There are always fears that Pogacar's racing instincts can waste energy better conserved.

"In the sprint I went for it and almost beat the two fastest guys in the peloton," said the Slovenian, who finished fourth behind Visma's Wout van Aert.

While the hills of Tuscany made for some eye-catching vistas for worldwide audiences, the riders had to battle not only the heat but also seven ascents.

Cavendish was left periodically vomiting as the pace picked up.

Chasing a record 35th Tour de France stage win the 'Manx Missile' was cheered over every hill as he dug deep to keep his bid alive.

His Astana teammate Michele Gazzoli pulled out half way through, the Italian exhausted from helping Cavendish, who was eventually second last over the line, at 39min 22sec.

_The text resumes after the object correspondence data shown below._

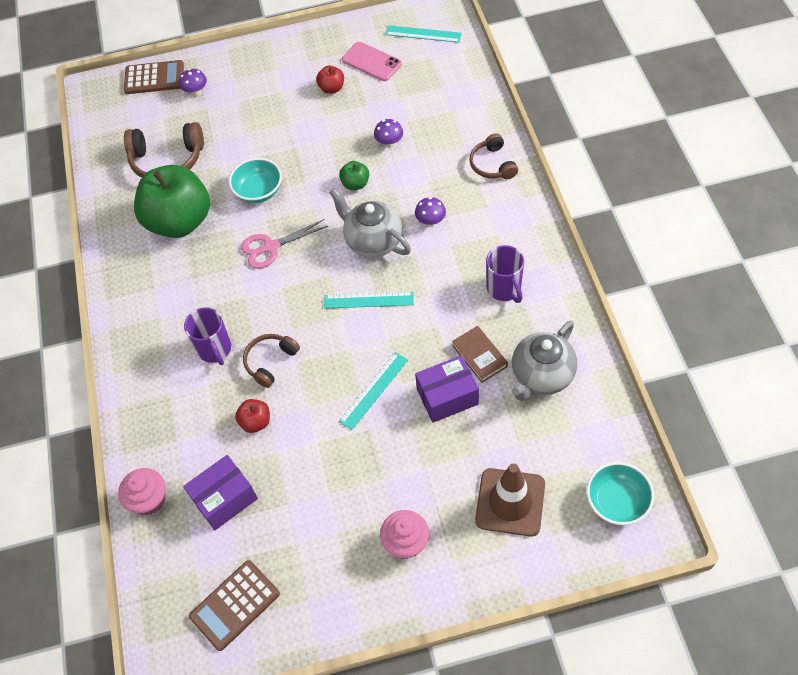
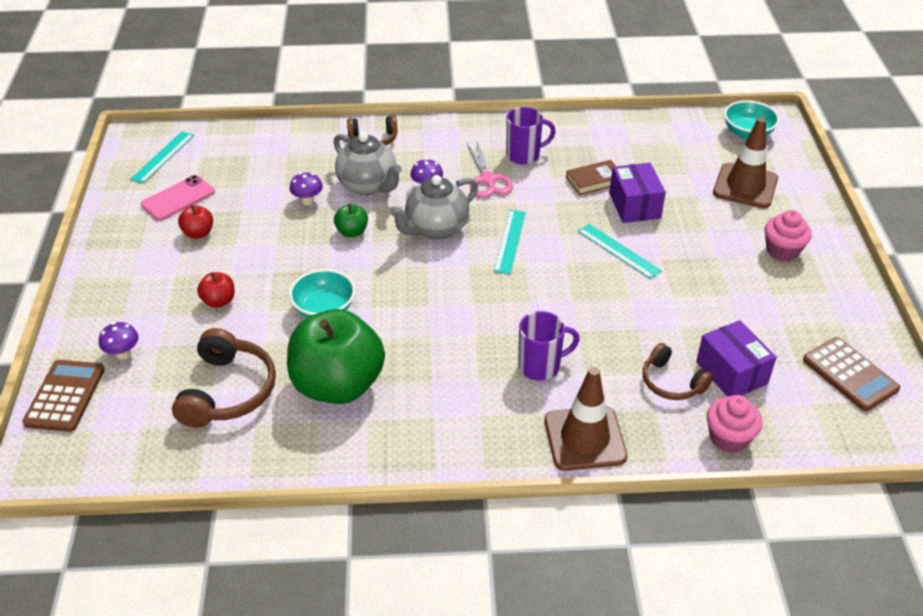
camera: 85 degrees left, 15 degrees down
(141, 392) = (585, 438): none -> brown traffic cone
(256, 422) = (641, 340): red apple -> red apple (219, 301)
(270, 362) = (568, 321): brown headphones -> brown headphones (671, 382)
(271, 247) = (412, 307): pink scissors -> pink scissors (487, 179)
(541, 376) = (623, 150): grey teapot -> grey teapot (368, 185)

The 39-year-old made the time cut, calculated as a percentage of the winner's time which in this case translated to 49min 11sec.

Cavendish gave a thumbs up as he approached the line looking less weary that earlier.

Defending champion Jonas Vingegaard and chief pretender Pogacar led the peloton away from the start line past the sights of Renaissance city Florence for a 21-day odyssey that ends in Nice after 3,498km of race action.

The 2024 Tour is billed as a four-way struggle.

Behind Vingegaard and 2020-2021 champion Pogacar lurk former Vuelta and Giro champion Primoz Roglic (Red Bull) and Tour newcomer Remco Evenepoel of Soudal Quick-Step.